Fig. 8. Depletion of eIF4A3 causes p53-mediated production of aberrant MDM2 transcript isoforms.

(A) Venn diagram depicting p53 targets deregulated by sieIF4A3 treatment of U2OS in the translational (80S monosome and polysomes) and the protein level. MDM2 is altered both in the translatome (80S monosomes) and the protein level. (B) MDM2 protein levels in U2OS treated with sieIF4A3, camptothecin (CPT), 5- fluorouracil (5-FU), or ActD^L. The arrows depict the sieIF4A3-specific MDM2 protein products, and the asterisk indicates the main MDM2 protein product. n.s., nonspecific band. (C) MDM2 protein levels following eIF4A3 chemical inhibition in U2OS. The arrows depict the sieIF4A3-specific MDM2 protein products, and the asterisk indicates the main MDM2 protein product. (D) MDM2 mRNA levels measured with RT-PCR following sieIF4A3 ± ActD^L treatment of U2OS cells. Arrows indicate MDM2 transcript isoforms present only in samples treated with siRNA against eIF4A3. MW, molecular weight. (E) Starburst plot comparing sieIF4A3-induced DE genes in the RNA (Salmon) and the translational level of 80S monosomes. Orange dots designate genes of all biotypes commonly affected in both levels and cyan the common genes that are also NMD targets (R = 0.24, P < 0.001).
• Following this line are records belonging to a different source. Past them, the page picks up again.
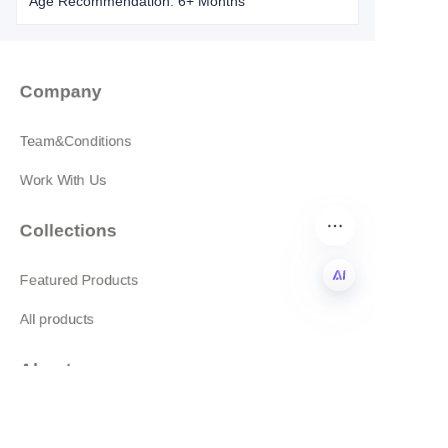
Age Recommendation: 6+ Months
Company
Team&Conditions
Work With Us
Collections
Featured Products
All products
EN
About
News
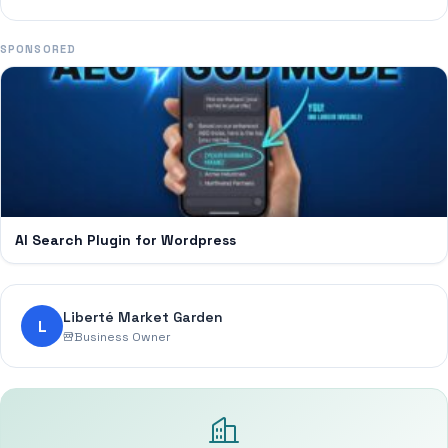
SPONSORED
AI Search Plugin for Wordpress
Liberté Market Garden
L
Business Owner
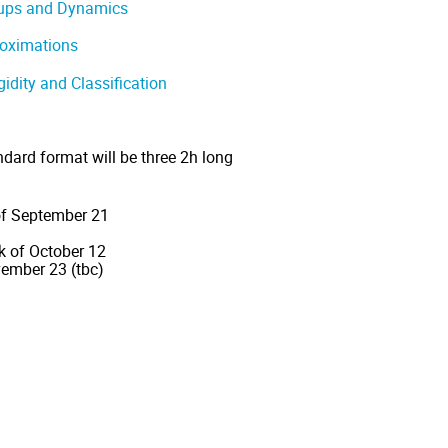
oups and Dynamics
roximations
gidity and Classification
ndard format will be three 2h long
 of September 21
k of October 12
ember 23 (tbc)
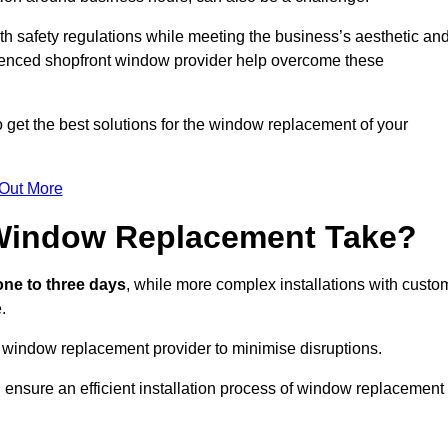
h safety regulations while meeting the business’s aesthetic an
ienced shopfront window provider help overcome these
 get the best solutions for the window replacement of your
 Out More
Window Replacement Take?
ne to three days
, while more complex installations with custo
.
 window replacement provider to minimise disruptions.
 ensure an efficient installation process of window replacement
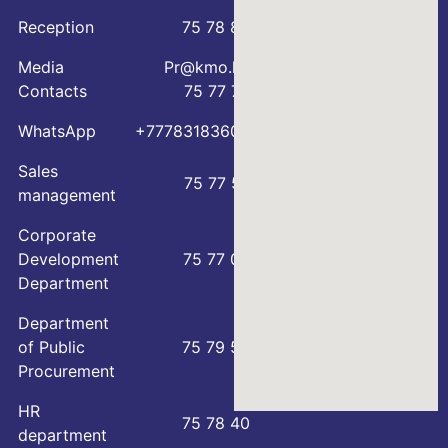
Reception
75 78 88
Media
Pr@kmo.kz
Contacts
75 77 75
WhatsApp
+77783183600
Sales
75 77 57
management
Corporate
Development
75 77 00
Department
Department
of Public
75 79 59
Procurement
HR
75 78 40
department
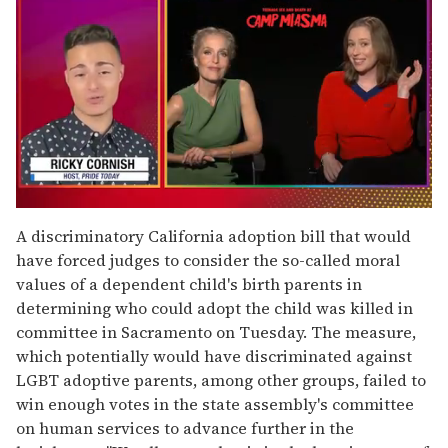
0
of
A discriminatory California adoption bill that would
1
have forced judges to consider the so-called moral
minute,
15
values of a dependent child's birth parents in
seconds
determining who could adopt the child was killed in
committee in Sacramento on Tuesday. The measure,
which potentially would have discriminated against
LGBT adoptive parents, among other groups, failed to
win enough votes in the state assembly's committee
on human services to advance further in the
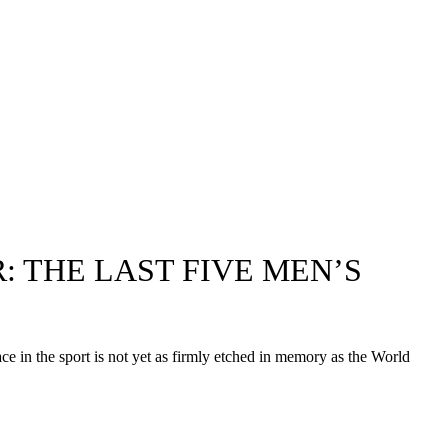
: THE LAST FIVE MEN’S
ace in the sport is not yet as firmly etched in memory as the World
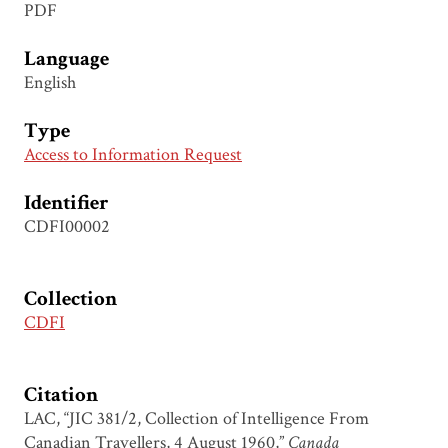
PDF
Language
English
Type
Access to Information Request
Identifier
CDFI00002
Collection
CDFI
Citation
LAC, “JIC 381/2, Collection of Intelligence From
Canadian Travellers, 4 August 1960,”
Canada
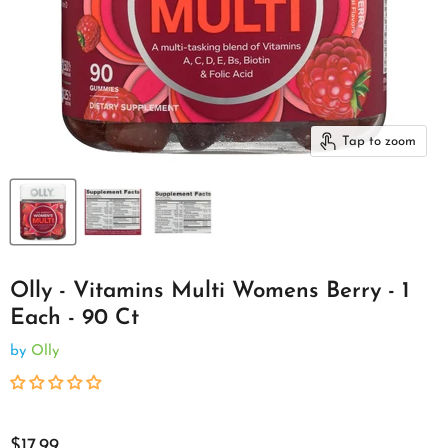
Tap to zoom
Olly - Vitamins Multi Womens Berry - 1
Each - 90 Ct
by
Olly
$17.99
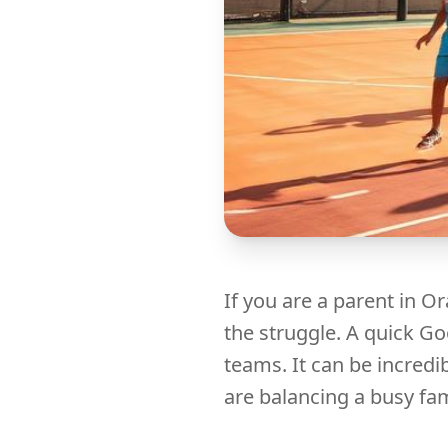
If you are a parent in 
the struggle. A quick G
teams. It can be incredi
are balancing a busy fam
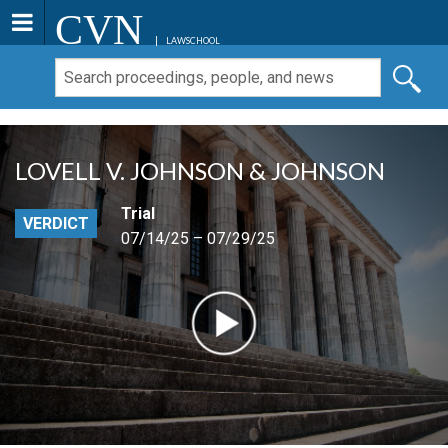
CVN
LAWSCHOOL
LOVELL V. JOHNSON & JOHNSON
Trial
VERDICT
07/14/25 – 07/29/25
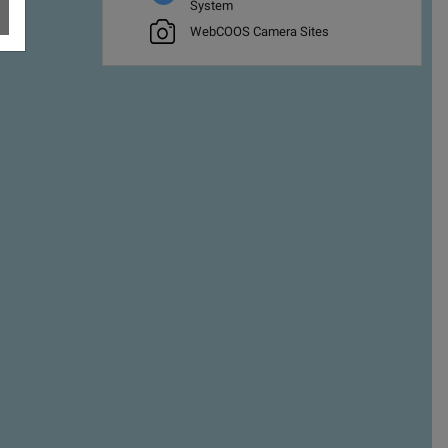
System
WebCOOS Camera Sites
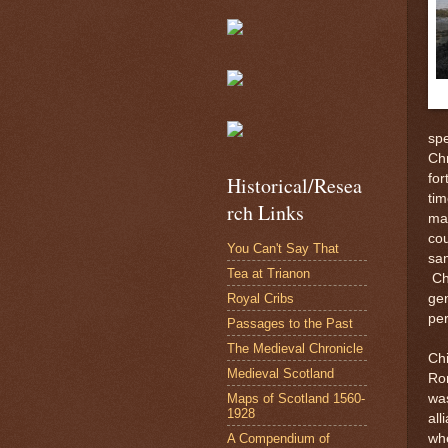
spe
Chr
for
Historical/Resea
tim
rch Links
mar
cou
You Can't Say That
sam
Tea at Trianon
Ch
Royal Cribs
gen
per
Passages to the Past
The Medieval Chronicle
Chi
Medieval Scotland
Rom
Maps of Scotland 1560-
wa
1928
all
A Compendium of
whe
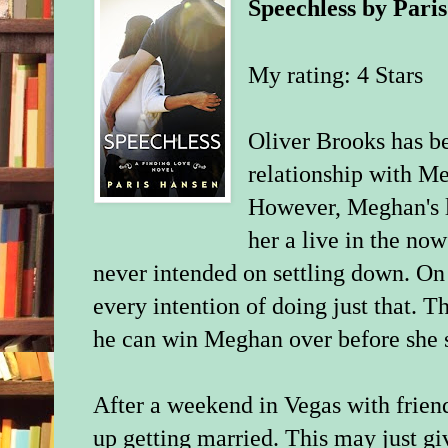
Speechless
by
Pari
My rating:
4 Stars
Oliver Brooks has be
relationship with Me
However, Meghan's l
her a live in the n
never intended on settling down. On 
every intention of doing just that. T
he can win Meghan over before she 
After a weekend in Vegas with frien
up getting married. This may just gi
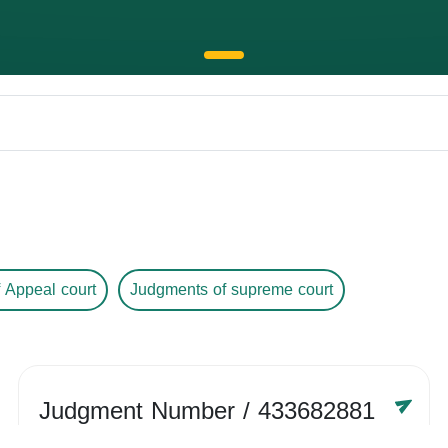
 Appeal court
Judgments of supreme court
Judgment Number
/ 433682881
Year /
-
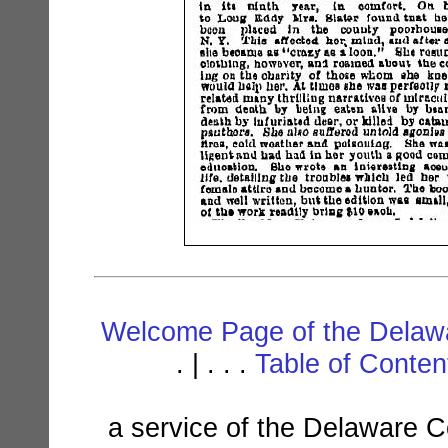
Welcome Page of the Delawa
. | . . .
Table of Conte
a service of the Delaware C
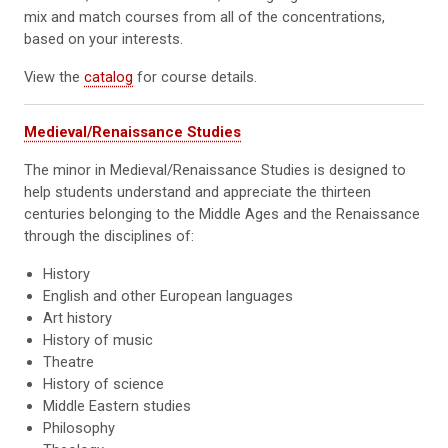
mix and match courses from all of the concentrations,
based on your interests.
View the
catalog
for course details.
Medieval/Renaissance Studies
The minor in Medieval/Renaissance Studies is designed to
help students understand and appreciate the thirteen
centuries belonging to the Middle Ages and the Renaissance
through the disciplines of:
History
English and other European languages
Art history
History of music
Theatre
History of science
Middle Eastern studies
Philosophy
Fig. 9. Illustrated model summary of the role of eIF4A3 in splicing, RiBi, and MDM2-p53 control.

Normal condition (left): eIF4A3 resides both at perispeckles where it assists Pol II–transcribed mRNA splicing and at the nucleoli where it mediates rRNA processing by clearing excessive R loops. Processed rRNA binds RPs to produce ribosomes that subsequently exit the nucleus to translate mRNAs in the cytoplasm. This previously unidentified role of eIF4A3 in RiBi is hijacked in a wide spectrum of human tumors, by mutations, overexpression, or selective nucleolar localization (right): In cases of reduced eIF4A3 levels [e.g., RNAi and RCPS (Richieri Costa-Pereira syndrome)], rRNA processing is compromised and nucleolar morphology changes. This causes ribosomal stress followed by p53-mediated cell cycle arrest and translational reprogramming that favors the production of stress-related proteins (e.g., cell cycle and apoptosis), allowing the cell to adequately react to stress. At the same time, the absence of eIF4A3 affects splicing downstream of Pol II transcription and allows production of alterative transcript isoforms, which, in the case of MDM2 (alt-MDM2), affect the negative p53-MDM2 feedback loop keeping p53 levels high (circled arrows). Nu, nucleolus; Np, nucleoplasm; Cp, cytoplasm; FC, fibrillar center; DFC, dense fibrillar component; GC, granular component.